Working data -
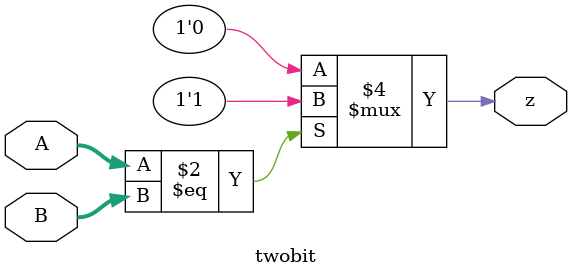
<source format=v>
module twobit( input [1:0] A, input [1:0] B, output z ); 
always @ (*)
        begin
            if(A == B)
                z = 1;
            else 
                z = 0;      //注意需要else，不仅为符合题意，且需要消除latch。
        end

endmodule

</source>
---
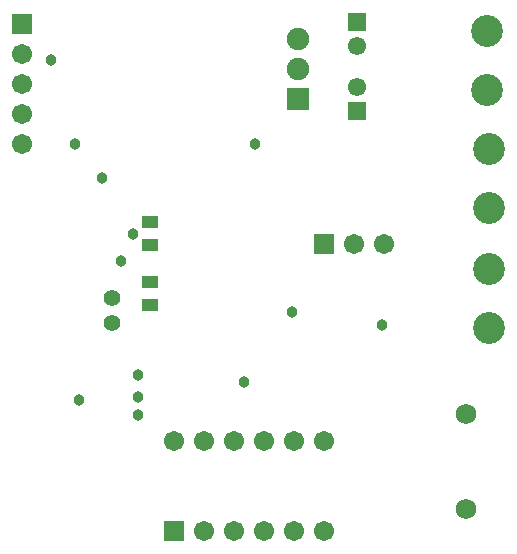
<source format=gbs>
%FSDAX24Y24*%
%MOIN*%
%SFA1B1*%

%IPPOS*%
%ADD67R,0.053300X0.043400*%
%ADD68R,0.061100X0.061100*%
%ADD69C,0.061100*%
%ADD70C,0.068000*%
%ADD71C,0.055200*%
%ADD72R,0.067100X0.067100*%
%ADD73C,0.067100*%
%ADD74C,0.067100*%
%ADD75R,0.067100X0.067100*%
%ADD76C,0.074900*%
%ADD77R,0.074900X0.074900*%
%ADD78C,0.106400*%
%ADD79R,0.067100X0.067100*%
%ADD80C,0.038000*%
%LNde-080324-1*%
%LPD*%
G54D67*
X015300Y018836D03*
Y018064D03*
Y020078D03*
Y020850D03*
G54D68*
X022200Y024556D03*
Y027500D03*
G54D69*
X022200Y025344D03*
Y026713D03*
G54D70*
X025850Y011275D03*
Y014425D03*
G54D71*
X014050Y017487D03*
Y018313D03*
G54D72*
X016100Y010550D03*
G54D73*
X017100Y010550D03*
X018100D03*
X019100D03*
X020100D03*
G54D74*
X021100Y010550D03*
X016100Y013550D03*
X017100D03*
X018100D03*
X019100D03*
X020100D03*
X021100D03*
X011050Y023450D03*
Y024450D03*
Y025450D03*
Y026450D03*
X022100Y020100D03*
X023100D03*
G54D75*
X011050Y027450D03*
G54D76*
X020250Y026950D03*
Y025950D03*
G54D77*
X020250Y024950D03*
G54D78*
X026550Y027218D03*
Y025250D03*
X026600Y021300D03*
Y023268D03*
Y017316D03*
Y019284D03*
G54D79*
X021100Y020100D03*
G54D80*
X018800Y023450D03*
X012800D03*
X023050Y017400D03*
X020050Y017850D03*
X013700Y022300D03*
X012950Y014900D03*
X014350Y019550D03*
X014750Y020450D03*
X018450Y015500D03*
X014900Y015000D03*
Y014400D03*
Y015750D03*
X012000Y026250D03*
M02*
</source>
==
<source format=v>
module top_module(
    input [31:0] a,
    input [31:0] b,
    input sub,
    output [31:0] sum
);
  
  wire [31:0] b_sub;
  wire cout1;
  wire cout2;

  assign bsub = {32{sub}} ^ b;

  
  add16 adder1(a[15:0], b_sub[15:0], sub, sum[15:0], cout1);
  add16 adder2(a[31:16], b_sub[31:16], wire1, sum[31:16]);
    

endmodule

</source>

Exercise directions - Lines holding the word "output" are the answer; copy every one from the records above.

Reply to the task -
module twobit( input [1:0] A, input [1:0] B, output z ); 
    output [31:0] sum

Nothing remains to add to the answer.